→ **What the exercise asks**:
Extract every line of the records below that contains the string "lens", copying each one in full.

Top of Material shown

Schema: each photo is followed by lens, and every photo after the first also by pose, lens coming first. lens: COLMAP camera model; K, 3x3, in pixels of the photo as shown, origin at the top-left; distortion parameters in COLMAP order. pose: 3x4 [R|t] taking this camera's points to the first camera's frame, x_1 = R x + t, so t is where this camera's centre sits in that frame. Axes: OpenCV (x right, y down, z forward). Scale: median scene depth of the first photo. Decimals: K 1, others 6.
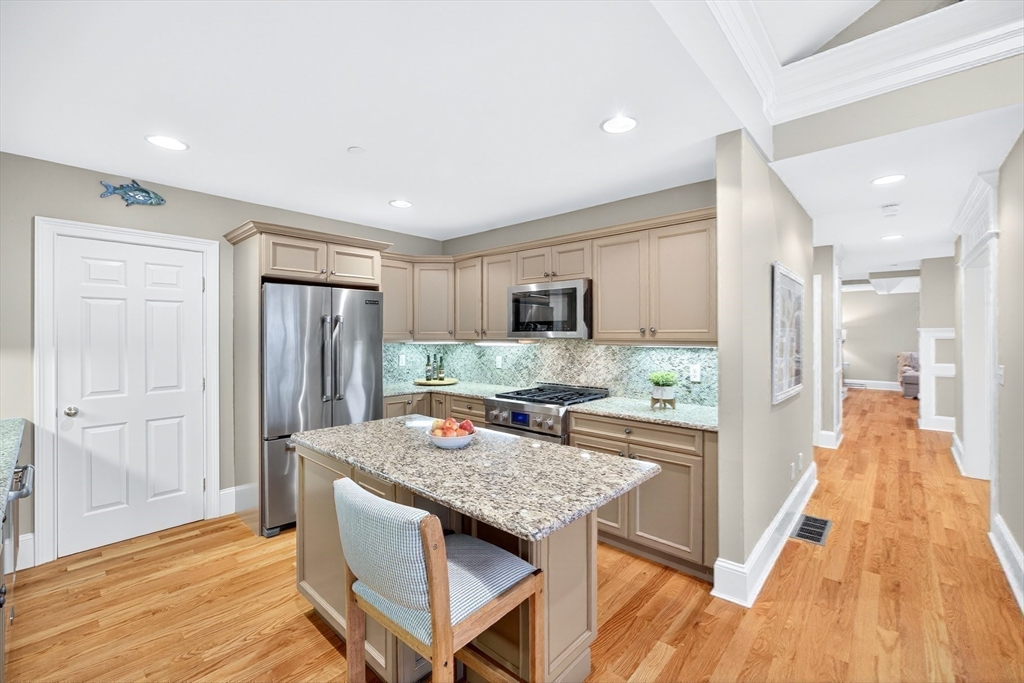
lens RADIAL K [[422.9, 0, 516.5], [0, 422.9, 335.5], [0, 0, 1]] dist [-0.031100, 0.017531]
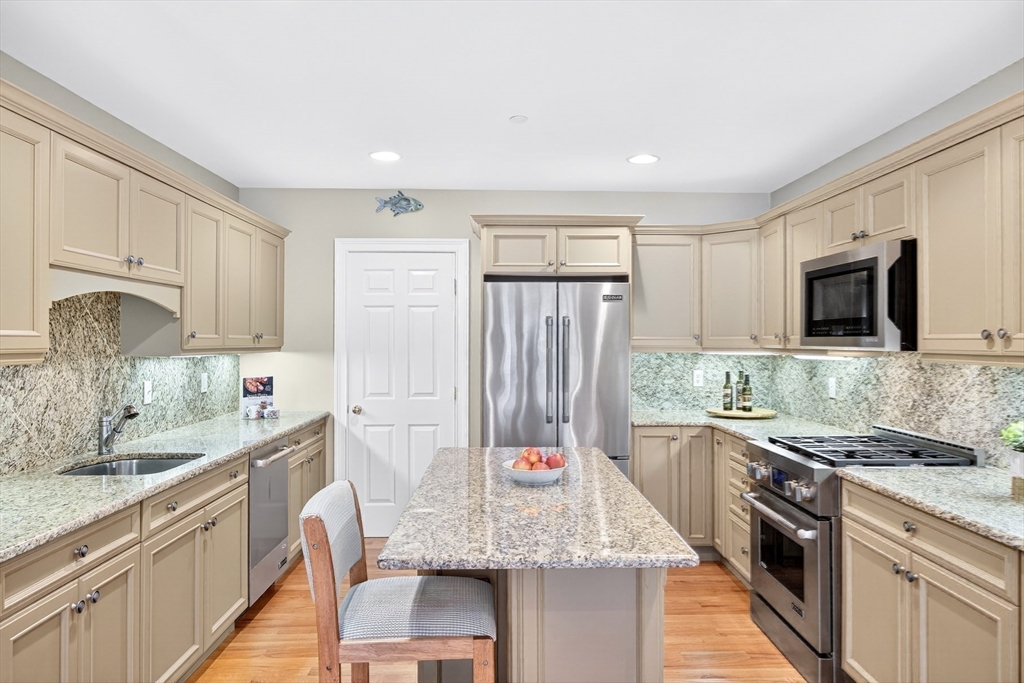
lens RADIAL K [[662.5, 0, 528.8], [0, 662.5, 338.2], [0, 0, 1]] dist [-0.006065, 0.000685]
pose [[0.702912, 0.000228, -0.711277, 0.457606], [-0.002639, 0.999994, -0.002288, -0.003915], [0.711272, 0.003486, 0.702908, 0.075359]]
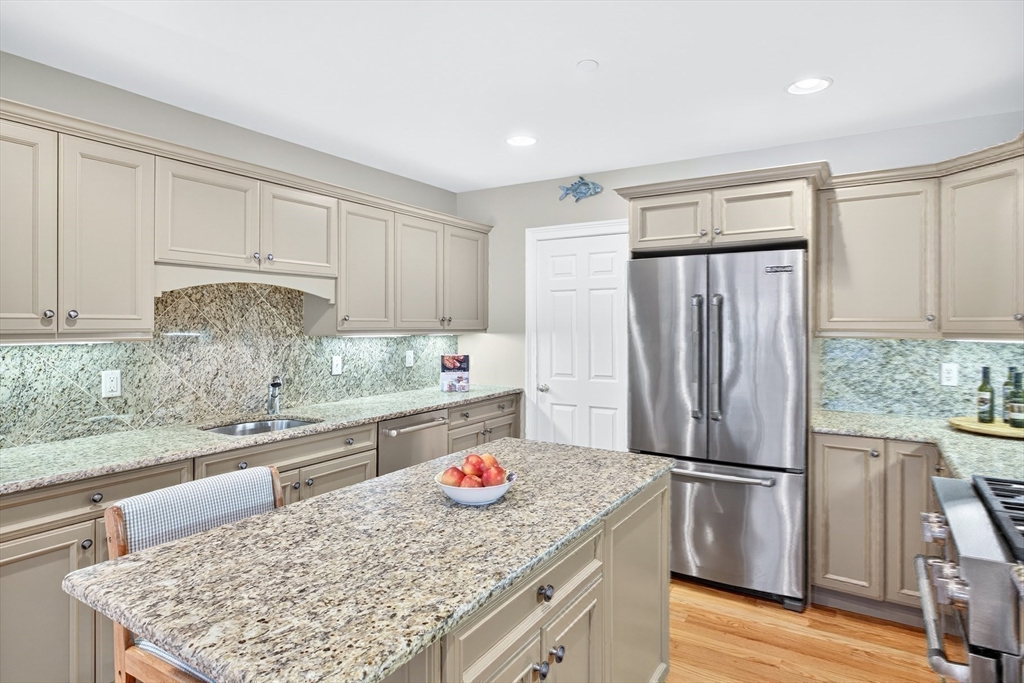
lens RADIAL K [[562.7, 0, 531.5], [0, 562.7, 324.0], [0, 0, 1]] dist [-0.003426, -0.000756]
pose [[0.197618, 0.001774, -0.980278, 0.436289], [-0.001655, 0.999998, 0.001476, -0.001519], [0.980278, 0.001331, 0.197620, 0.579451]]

Bottom of Material shown
Top of Material shown

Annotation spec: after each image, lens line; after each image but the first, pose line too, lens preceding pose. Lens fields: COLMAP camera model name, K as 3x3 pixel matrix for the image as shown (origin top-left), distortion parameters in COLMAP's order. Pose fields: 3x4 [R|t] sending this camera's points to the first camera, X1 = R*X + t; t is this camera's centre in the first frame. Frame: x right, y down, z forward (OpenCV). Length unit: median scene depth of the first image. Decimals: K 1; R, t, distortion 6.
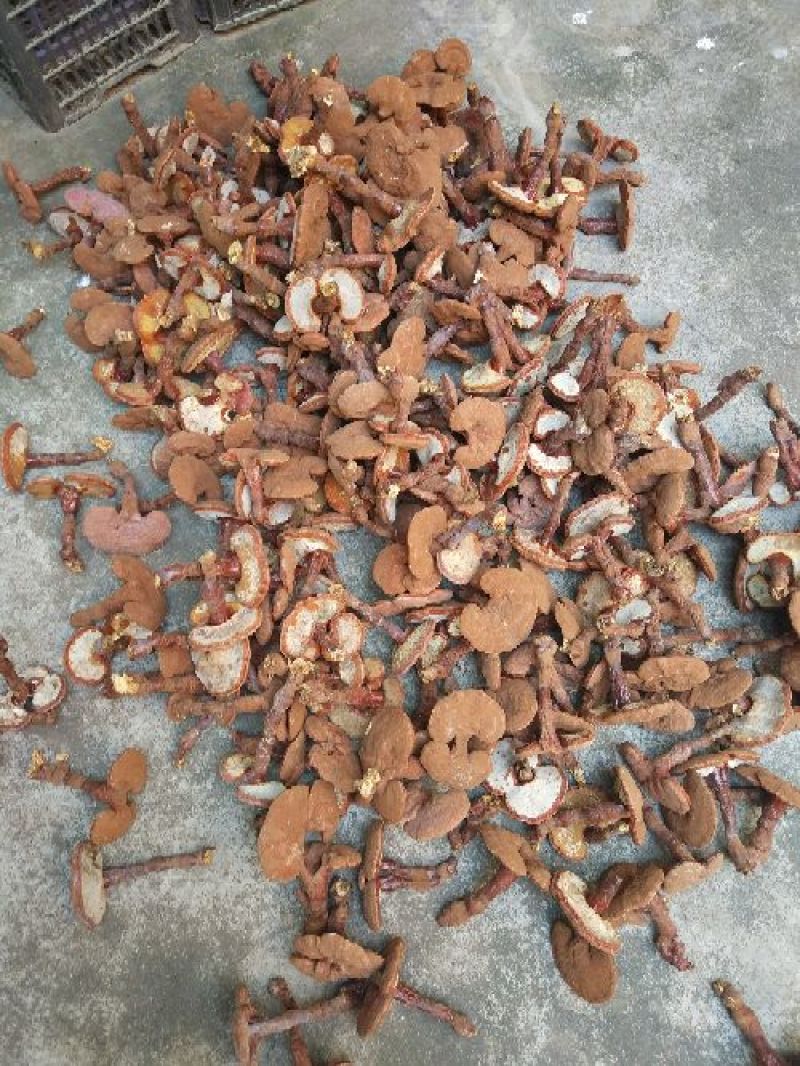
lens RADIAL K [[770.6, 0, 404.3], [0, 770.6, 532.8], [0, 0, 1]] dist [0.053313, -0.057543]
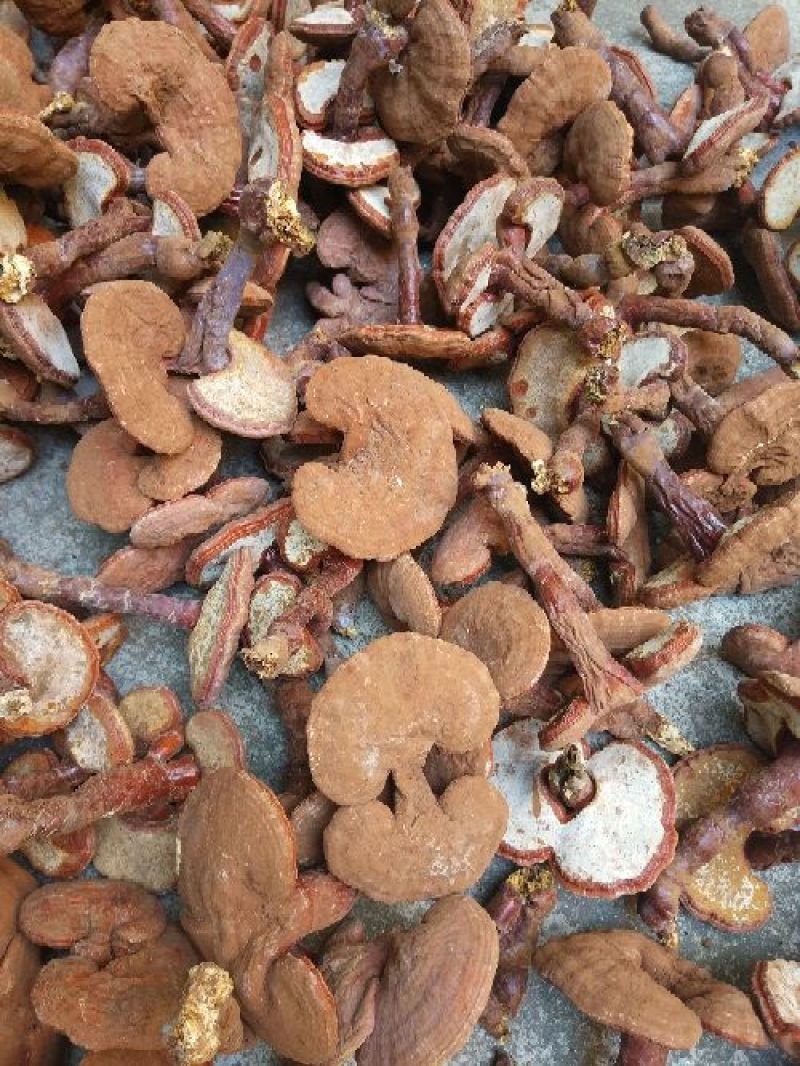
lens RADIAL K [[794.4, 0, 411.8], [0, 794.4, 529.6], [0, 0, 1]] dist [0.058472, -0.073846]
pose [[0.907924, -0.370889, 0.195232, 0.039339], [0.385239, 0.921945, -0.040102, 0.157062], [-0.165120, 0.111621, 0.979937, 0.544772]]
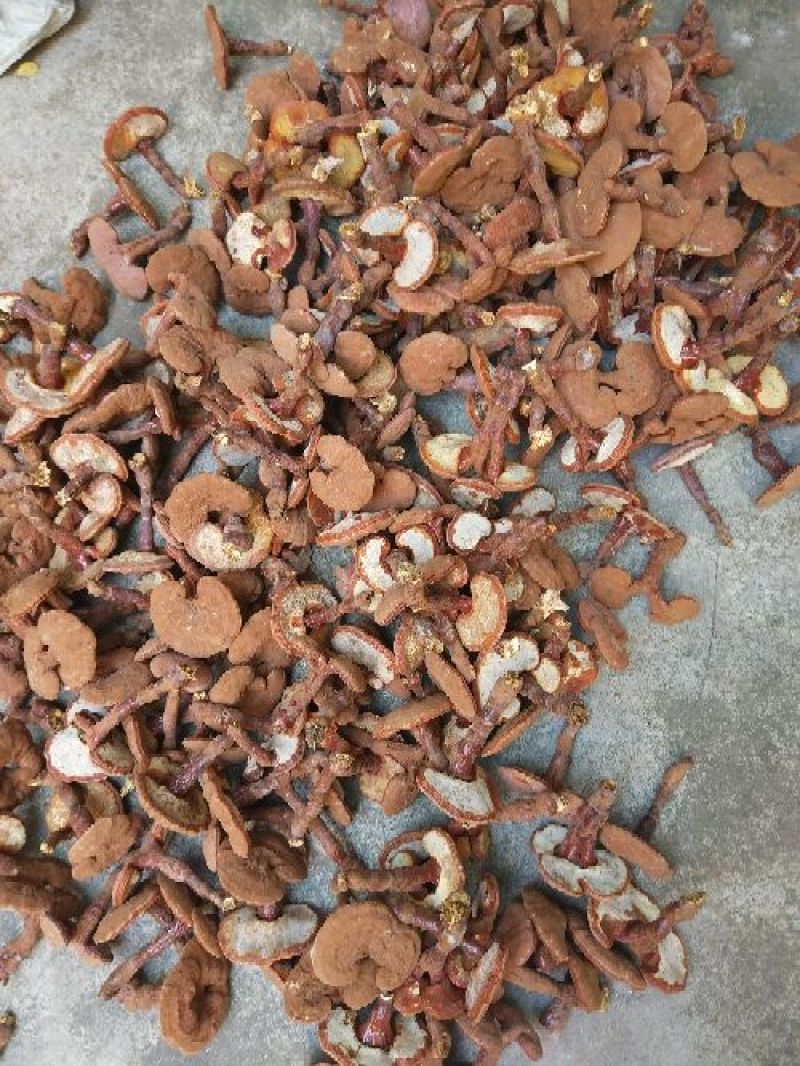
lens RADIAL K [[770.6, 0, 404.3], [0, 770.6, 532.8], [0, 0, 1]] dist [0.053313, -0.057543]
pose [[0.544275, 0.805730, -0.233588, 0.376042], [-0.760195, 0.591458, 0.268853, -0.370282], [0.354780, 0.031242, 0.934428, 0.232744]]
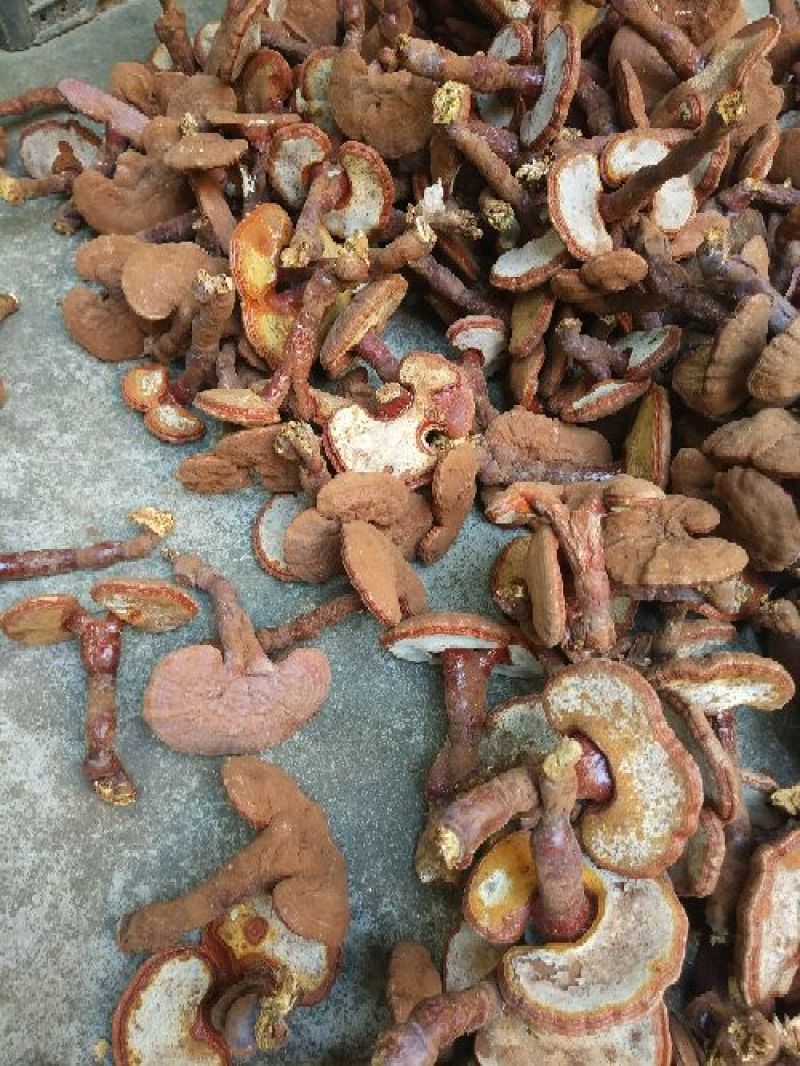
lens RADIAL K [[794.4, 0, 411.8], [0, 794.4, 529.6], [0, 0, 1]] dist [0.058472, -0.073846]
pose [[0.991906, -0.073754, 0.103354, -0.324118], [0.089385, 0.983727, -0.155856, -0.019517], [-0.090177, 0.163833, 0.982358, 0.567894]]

Bottom of Material shown

→ **Answer to this problem**:
Schema: each photo is followed by lens, and every photo after the first also by pose, lens coming first. lens: COLMAP camera model; K, 3x3, in pixels of the photo as shown, origin at the top-left; distortion parameters in COLMAP order. pose: 3x4 [R|t] taking this camera's points to the first camera's frame, x_1 = R x + t, so t is where this camera's centre sits in that frame. Axes: OpenCV (x right, y down, z forward). Scale: median scene depth of the first photo. Decimals: K 1, others 6.
lens RADIAL K [[422.9, 0, 516.5], [0, 422.9, 335.5], [0, 0, 1]] dist [-0.031100, 0.017531]
lens RADIAL K [[662.5, 0, 528.8], [0, 662.5, 338.2], [0, 0, 1]] dist [-0.006065, 0.000685]
lens RADIAL K [[562.7, 0, 531.5], [0, 562.7, 324.0], [0, 0, 1]] dist [-0.003426, -0.000756]
Annotation spec: after each image, lens line; after each image but the first, pose line too, lens preceding pose. Lens fields: COLMAP camera model name, K as 3x3 pixel matrix for the image as shown (origin top-left), distortion parameters in COLMAP's order. Pose fields: 3x4 [R|t] sending this camera's points to the first camera, X1 = R*X + t; t is this camera's centre in the first frame. Frame: x right, y down, z forward (OpenCV). Length unit: median scene depth of the first image. Decimals: K 1; R, t, distortion 6.
lens RADIAL K [[770.6, 0, 404.3], [0, 770.6, 532.8], [0, 0, 1]] dist [0.053313, -0.057543]
lens RADIAL K [[794.4, 0, 411.8], [0, 794.4, 529.6], [0, 0, 1]] dist [0.058472, -0.073846]
lens RADIAL K [[770.6, 0, 404.3], [0, 770.6, 532.8], [0, 0, 1]] dist [0.053313, -0.057543]
lens RADIAL K [[794.4, 0, 411.8], [0, 794.4, 529.6], [0, 0, 1]] dist [0.058472, -0.073846]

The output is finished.